Dear @Jesie, you are talking about a supervised model. It is known as the C4.5 algorithm developed by Quinlan. This kind of model implies trainig, pruning, and test stages. The trainig will perform a tree growing up. It will split data based on the best feature choice iteratively. It will conitnue until a) there are not more data, b) the minimum volume of data in a node is not enough for a node splitting, or c) all data into a node belong to the same target class
After training the model, a pruning stage is performed to avoid the overfitting in the model. A cross-validation technique (k-folds=10) should be used for better results. You could use the weka software for analysis of this algorithm. I hope it is useful for you. (https://www.cs.waikato.ac.nz/ml/weka/).
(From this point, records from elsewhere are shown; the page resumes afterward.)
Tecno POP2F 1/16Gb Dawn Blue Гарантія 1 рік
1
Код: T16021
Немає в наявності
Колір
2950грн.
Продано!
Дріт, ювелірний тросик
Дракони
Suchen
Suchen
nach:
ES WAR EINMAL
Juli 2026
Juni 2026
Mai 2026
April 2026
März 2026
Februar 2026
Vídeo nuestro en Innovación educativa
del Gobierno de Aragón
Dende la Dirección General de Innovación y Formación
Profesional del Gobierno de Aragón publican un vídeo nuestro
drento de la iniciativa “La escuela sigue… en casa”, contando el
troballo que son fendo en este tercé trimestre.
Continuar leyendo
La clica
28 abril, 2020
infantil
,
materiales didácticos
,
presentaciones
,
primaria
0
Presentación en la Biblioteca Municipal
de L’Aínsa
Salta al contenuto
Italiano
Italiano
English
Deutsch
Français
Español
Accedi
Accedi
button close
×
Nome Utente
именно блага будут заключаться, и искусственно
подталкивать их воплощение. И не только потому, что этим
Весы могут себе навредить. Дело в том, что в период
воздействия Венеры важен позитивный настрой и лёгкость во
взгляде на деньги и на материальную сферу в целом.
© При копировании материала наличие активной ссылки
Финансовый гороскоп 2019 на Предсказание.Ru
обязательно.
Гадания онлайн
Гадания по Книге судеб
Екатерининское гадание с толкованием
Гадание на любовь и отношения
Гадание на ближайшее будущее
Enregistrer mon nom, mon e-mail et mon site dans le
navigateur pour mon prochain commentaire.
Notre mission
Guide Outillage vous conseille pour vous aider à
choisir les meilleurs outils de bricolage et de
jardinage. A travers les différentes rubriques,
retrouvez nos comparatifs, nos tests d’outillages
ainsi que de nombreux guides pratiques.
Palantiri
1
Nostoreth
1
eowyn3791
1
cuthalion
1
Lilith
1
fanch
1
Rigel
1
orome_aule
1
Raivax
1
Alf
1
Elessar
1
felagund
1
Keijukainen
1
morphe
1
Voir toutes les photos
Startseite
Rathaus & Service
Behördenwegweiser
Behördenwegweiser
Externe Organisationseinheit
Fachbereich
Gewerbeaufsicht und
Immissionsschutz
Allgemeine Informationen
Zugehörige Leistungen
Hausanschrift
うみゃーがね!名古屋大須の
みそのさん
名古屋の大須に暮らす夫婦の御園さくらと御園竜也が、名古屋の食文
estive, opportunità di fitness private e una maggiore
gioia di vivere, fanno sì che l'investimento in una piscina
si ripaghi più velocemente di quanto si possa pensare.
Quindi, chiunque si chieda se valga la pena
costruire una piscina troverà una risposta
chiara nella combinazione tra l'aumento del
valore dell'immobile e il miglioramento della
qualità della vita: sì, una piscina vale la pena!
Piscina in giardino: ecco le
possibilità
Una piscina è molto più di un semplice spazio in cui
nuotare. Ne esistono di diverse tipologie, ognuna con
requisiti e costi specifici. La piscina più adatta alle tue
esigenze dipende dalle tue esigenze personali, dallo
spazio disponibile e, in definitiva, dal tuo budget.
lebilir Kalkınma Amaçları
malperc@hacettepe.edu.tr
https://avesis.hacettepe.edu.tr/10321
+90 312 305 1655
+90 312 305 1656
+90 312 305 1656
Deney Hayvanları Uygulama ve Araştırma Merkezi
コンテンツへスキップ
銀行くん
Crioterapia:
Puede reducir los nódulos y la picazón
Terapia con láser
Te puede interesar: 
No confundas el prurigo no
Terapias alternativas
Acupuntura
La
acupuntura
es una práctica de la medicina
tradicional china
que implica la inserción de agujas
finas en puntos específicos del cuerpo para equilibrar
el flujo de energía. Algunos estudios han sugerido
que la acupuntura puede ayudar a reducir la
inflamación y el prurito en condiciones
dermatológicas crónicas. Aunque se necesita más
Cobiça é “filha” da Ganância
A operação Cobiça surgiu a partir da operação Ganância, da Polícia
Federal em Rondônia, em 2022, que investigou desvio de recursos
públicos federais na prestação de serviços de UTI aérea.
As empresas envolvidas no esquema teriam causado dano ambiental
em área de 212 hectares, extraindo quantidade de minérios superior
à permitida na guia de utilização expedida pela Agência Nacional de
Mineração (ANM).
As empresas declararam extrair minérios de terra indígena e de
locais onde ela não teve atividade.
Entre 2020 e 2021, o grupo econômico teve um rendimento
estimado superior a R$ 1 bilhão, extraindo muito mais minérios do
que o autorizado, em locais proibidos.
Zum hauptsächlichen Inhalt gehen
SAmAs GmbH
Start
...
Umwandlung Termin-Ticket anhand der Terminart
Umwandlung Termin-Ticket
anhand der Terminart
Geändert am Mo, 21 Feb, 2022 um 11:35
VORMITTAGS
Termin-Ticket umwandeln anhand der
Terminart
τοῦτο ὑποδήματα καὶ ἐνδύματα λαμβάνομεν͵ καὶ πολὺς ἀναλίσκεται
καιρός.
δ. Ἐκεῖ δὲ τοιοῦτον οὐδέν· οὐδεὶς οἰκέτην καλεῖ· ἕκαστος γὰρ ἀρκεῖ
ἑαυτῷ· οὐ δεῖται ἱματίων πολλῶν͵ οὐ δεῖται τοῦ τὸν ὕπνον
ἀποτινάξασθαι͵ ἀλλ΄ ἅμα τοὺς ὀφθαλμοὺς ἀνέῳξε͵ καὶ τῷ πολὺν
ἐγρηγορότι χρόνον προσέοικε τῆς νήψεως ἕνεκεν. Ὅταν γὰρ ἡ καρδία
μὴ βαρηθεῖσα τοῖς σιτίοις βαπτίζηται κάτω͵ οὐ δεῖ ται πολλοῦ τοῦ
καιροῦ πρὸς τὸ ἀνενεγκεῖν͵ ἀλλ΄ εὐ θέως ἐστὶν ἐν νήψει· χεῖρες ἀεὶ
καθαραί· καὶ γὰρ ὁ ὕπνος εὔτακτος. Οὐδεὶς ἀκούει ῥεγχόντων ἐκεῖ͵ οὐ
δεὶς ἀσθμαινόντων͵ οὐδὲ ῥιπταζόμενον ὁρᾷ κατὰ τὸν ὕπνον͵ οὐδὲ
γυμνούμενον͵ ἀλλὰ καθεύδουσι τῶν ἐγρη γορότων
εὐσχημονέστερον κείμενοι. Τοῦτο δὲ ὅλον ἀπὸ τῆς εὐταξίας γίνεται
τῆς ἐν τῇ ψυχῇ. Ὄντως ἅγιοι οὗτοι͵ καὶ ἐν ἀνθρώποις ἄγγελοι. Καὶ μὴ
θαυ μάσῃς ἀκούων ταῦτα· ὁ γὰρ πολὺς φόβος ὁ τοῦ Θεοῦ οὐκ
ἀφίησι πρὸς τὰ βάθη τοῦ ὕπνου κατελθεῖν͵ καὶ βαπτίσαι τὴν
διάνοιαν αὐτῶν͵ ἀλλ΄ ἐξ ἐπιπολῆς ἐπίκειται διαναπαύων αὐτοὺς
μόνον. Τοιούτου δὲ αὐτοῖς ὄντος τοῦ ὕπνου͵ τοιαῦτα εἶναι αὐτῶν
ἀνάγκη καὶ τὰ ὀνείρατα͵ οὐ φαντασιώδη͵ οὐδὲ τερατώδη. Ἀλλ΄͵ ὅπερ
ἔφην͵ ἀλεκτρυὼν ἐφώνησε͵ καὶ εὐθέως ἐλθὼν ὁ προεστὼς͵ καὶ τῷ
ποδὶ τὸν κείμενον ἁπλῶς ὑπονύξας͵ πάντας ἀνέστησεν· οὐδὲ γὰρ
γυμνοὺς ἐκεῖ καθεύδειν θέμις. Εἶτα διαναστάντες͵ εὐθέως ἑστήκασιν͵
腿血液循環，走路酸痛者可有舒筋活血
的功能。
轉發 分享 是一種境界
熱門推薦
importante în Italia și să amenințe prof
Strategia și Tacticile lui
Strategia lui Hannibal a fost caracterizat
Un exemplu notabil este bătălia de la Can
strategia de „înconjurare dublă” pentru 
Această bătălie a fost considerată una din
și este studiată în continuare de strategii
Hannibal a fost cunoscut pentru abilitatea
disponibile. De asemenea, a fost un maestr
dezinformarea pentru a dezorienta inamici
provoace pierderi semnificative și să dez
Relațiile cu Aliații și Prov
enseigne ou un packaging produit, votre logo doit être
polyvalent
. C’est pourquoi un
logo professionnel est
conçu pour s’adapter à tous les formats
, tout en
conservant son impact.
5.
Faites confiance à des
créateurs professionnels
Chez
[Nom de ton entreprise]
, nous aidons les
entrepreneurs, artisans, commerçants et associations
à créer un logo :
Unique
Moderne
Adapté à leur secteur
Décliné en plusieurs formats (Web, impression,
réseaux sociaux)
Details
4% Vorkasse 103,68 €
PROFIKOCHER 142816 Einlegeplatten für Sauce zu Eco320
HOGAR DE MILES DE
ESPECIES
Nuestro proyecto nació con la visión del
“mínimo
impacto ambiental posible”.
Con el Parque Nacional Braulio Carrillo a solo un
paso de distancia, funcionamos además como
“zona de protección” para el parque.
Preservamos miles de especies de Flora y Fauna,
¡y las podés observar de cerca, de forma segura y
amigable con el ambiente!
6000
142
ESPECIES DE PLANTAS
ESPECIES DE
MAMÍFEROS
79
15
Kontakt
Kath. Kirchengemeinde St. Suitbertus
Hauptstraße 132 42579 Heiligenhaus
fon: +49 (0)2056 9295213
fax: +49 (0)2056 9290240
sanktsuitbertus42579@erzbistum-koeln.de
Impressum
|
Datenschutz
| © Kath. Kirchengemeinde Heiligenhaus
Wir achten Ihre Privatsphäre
It would be more understandable if we go through the concept of Information Gain and Entropy.
Information Gain
If you have acquired information overtime which helps you to accurately predict if something is going to happen, then the information regarding the event which you have predicted is not new information. But, if the situation goes South and an unexpected outcome occurs, it counts as useful and necessary information.
Similar is the concept of Information gain.
The more you know about a topic, the less new information you are apt to get about it. To be more concise: If you know an event is very probable, it is no surprise when it happens, that is, it gives you little information that it actually happened.
From the above statement we can formulate that the amount of information gained is inversely proportional to the probability of an event happening. We can also say that as the Entropy increases the information gain decreases. This is because Entropy refers to the probability of an event.